Part of the kangaroo’s problem is its super-short stretch in the womb. But even bats, which spend an average of three to four months in utero—surprisingly long for mammals of their size—pay a tax for their adult-size feet. They’re also born hairless, with ultra-fragile wings just a third or so of their adult size, says Taro Nojiri, a biologist at Juntendo University, in Japan, who has been studying bats with Koyabu. And they, too, have to change their development strategies when they fully enter the world.
Eventually, the Picasso-esque extremes of childhood give way to a different set of proportions—and, sometimes, a very different way of living. Once bats have graduated out of toddlerhood, their feet take a functional backseat to their echolocating mouths, sensitive ears, and powerful wings; joeys, too, execute a switch-up, as their legs and tail undergo a massive growth spurt during their months suckling in their mother’s pouch. It’s a near reversal of the animal’s entire architecture—proof positive, Koyabu told me, that “the morphology of the newborn is not just a miniature morphology of the adult.” Infant animals are not just preludes to their elders, but their own entities, with unique needs, vulnerabilities, and experiences of the world—even if that uniqueness can saddle them with bodily proportions that feel comedically out of whack.
Perhaps bats’ first days would be simpler if they came out with their wings already raring to go; maybe kangaroo joeys would have an easier journey from vagina to pouch if they could just use their hind legs.
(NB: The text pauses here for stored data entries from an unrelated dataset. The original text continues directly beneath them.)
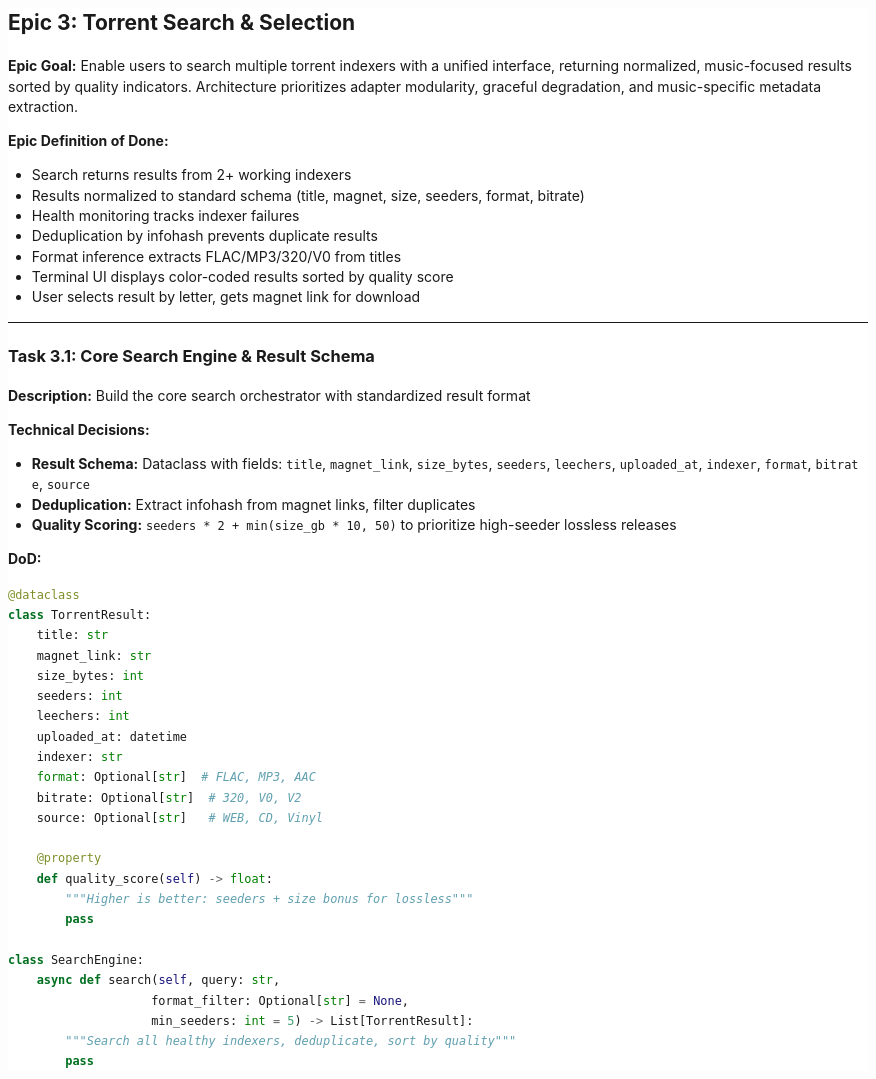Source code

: ## Epic 3: Torrent Search & Selection

**Epic Goal:** Enable users to search multiple torrent indexers with a unified interface, returning normalized, music-focused results sorted by quality indicators. Architecture prioritizes adapter modularity, graceful degradation, and music-specific metadata extraction.

**Epic Definition of Done:**
- Search returns results from 2+ working indexers
- Results normalized to standard schema (title, magnet, size, seeders, format, bitrate)
- Health monitoring tracks indexer failures
- Deduplication by infohash prevents duplicate results
- Format inference extracts FLAC/MP3/320/V0 from titles
- Terminal UI displays color-coded results sorted by quality score
- User selects result by letter, gets magnet link for download

---

### Task 3.1: Core Search Engine & Result Schema

**Description:** Build the core search orchestrator with standardized result format

**Technical Decisions:**
- **Result Schema:** Dataclass with fields: `title`, `magnet_link`, `size_bytes`, `seeders`, `leechers`, `uploaded_at`, `indexer`, `format`, `bitrate`, `source`
- **Deduplication:** Extract infohash from magnet links, filter duplicates
- **Quality Scoring:** `seeders * 2 + min(size_gb * 10, 50)` to prioritize high-seeder lossless releases

**DoD:**
```python
@dataclass
class TorrentResult:
    title: str
    magnet_link: str
    size_bytes: int
    seeders: int
    leechers: int
    uploaded_at: datetime
    indexer: str
    format: Optional[str]  # FLAC, MP3, AAC
    bitrate: Optional[str]  # 320, V0, V2
    source: Optional[str]   # WEB, CD, Vinyl
    
    @property
    def quality_score(self) -> float:
        """Higher is better: seeders + size bonus for lossless"""
        pass

class SearchEngine:
    async def search(self, query: str, 
                    format_filter: Optional[str] = None,
                    min_seeders: int = 5) -> List[TorrentResult]:
        """Search all healthy indexers, deduplicate, sort by quality"""
        pass
```
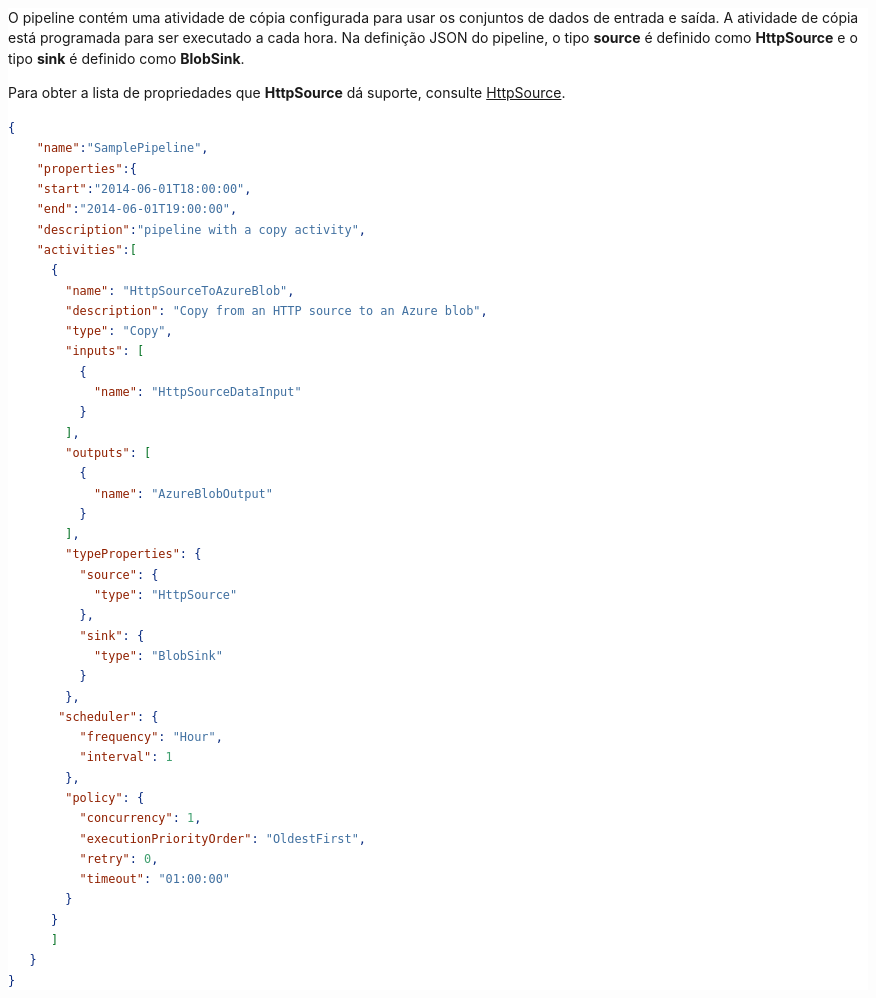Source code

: O pipeline contém uma atividade de cópia configurada para usar os conjuntos de dados de entrada e saída. A atividade de cópia está programada para ser executado a cada hora. Na definição JSON do pipeline, o tipo **source** é definido como **HttpSource** e o tipo **sink** é definido como **BlobSink**.

Para obter a lista de propriedades que **HttpSource** dá suporte, consulte [HttpSource](#copy-activity-properties).

```json
{  
    "name":"SamplePipeline",
    "properties":{  
    "start":"2014-06-01T18:00:00",
    "end":"2014-06-01T19:00:00",
    "description":"pipeline with a copy activity",
    "activities":[  
      {
        "name": "HttpSourceToAzureBlob",
        "description": "Copy from an HTTP source to an Azure blob",
        "type": "Copy",
        "inputs": [
          {
            "name": "HttpSourceDataInput"
          }
        ],
        "outputs": [
          {
            "name": "AzureBlobOutput"
          }
        ],
        "typeProperties": {
          "source": {
            "type": "HttpSource"
          },
          "sink": {
            "type": "BlobSink"
          }
        },
       "scheduler": {
          "frequency": "Hour",
          "interval": 1
        },
        "policy": {
          "concurrency": 1,
          "executionPriorityOrder": "OldestFirst",
          "retry": 0,
          "timeout": "01:00:00"
        }
      }
      ]
   }
}
```
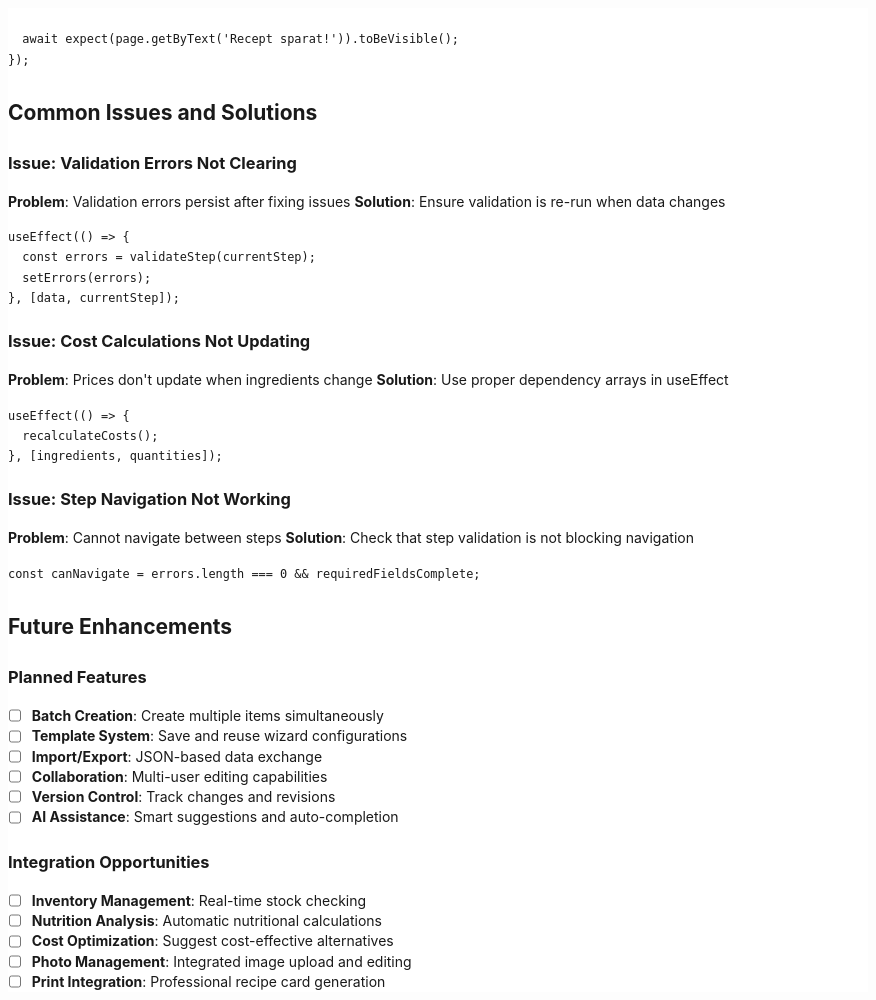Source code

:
 ```tsx

  await expect(page.getByText('Recept sparat!')).toBeVisible();
});
```

## Common Issues and Solutions

### Issue: Validation Errors Not Clearing
**Problem**: Validation errors persist after fixing issues
**Solution**: Ensure validation is re-run when data changes
```tsx
useEffect(() => {
  const errors = validateStep(currentStep);
  setErrors(errors);
}, [data, currentStep]);
```

### Issue: Cost Calculations Not Updating
**Problem**: Prices don't update when ingredients change
**Solution**: Use proper dependency arrays in useEffect
```tsx
useEffect(() => {
  recalculateCosts();
}, [ingredients, quantities]);
```

### Issue: Step Navigation Not Working
**Problem**: Cannot navigate between steps
**Solution**: Check that step validation is not blocking navigation
```tsx
const canNavigate = errors.length === 0 && requiredFieldsComplete;
```

## Future Enhancements

### Planned Features
- [ ] **Batch Creation**: Create multiple items simultaneously
- [ ] **Template System**: Save and reuse wizard configurations
- [ ] **Import/Export**: JSON-based data exchange
- [ ] **Collaboration**: Multi-user editing capabilities
- [ ] **Version Control**: Track changes and revisions
- [ ] **AI Assistance**: Smart suggestions and auto-completion

### Integration Opportunities
- [ ] **Inventory Management**: Real-time stock checking
- [ ] **Nutrition Analysis**: Automatic nutritional calculations
- [ ] **Cost Optimization**: Suggest cost-effective alternatives
- [ ] **Photo Management**: Integrated image upload and editing
- [ ] **Print Integration**: Professional recipe card generation
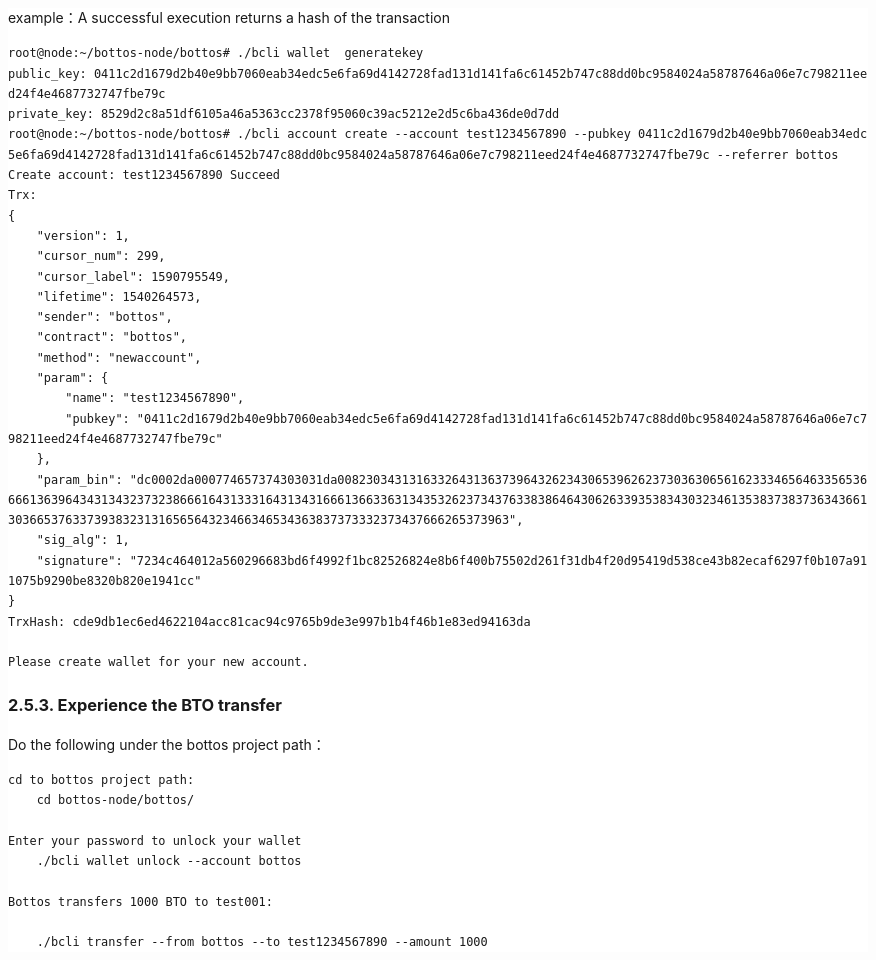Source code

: example：A successful execution returns a hash of the transaction

```
root@node:~/bottos-node/bottos# ./bcli wallet  generatekey
public_key: 0411c2d1679d2b40e9bb7060eab34edc5e6fa69d4142728fad131d141fa6c61452b747c88dd0bc9584024a58787646a06e7c798211eed24f4e4687732747fbe79c
private_key: 8529d2c8a51df6105a46a5363cc2378f95060c39ac5212e2d5c6ba436de0d7dd
root@node:~/bottos-node/bottos# ./bcli account create --account test1234567890 --pubkey 0411c2d1679d2b40e9bb7060eab34edc5e6fa69d4142728fad131d141fa6c61452b747c88dd0bc9584024a58787646a06e7c798211eed24f4e4687732747fbe79c --referrer bottos
Create account: test1234567890 Succeed
Trx:
{
    "version": 1,
    "cursor_num": 299,
    "cursor_label": 1590795549,
    "lifetime": 1540264573,
    "sender": "bottos",
    "contract": "bottos",
    "method": "newaccount",
    "param": {
        "name": "test1234567890",
        "pubkey": "0411c2d1679d2b40e9bb7060eab34edc5e6fa69d4142728fad131d141fa6c61452b747c88dd0bc9584024a58787646a06e7c798211eed24f4e4687732747fbe79c"
    },
    "param_bin": "dc0002da000774657374303031da008230343131633264313637396432623430653962623730363065616233346564633565366661363964343134323732386661643133316431343166613663363134353262373437633838646430626339353834303234613538373837363436613036653763373938323131656564323466346534363837373332373437666265373963",
    "sig_alg": 1,
    "signature": "7234c464012a560296683bd6f4992f1bc82526824e8b6f400b75502d261f31db4f20d95419d538ce43b82ecaf6297f0b107a911075b9290be8320b820e1941cc"
}
TrxHash: cde9db1ec6ed4622104acc81cac94c9765b9de3e997b1b4f46b1e83ed94163da

Please create wallet for your new account.
```

### 2.5.3. Experience the BTO transfer

Do the following under the bottos project path：

```
cd to bottos project path:
    cd bottos-node/bottos/

Enter your password to unlock your wallet
    ./bcli wallet unlock --account bottos

Bottos transfers 1000 BTO to test001:

    ./bcli transfer --from bottos --to test1234567890 --amount 1000
```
But gestation is a race to funnel resources to the organs the newborn will need most, and the sooner it’s over, the better for Mom. “Pregnancy in mammals is horribly dangerous,” Smith told me. The longer it stretches on, the greater the risk to the mother, and the more time she spends with her body not entirely her own. The good news, Smith said, is that limbs and organs are quite good at playing catch-up. The important thing is to build up the bits of the infant body that will give the kid the best start possible—no matter how odd it might look.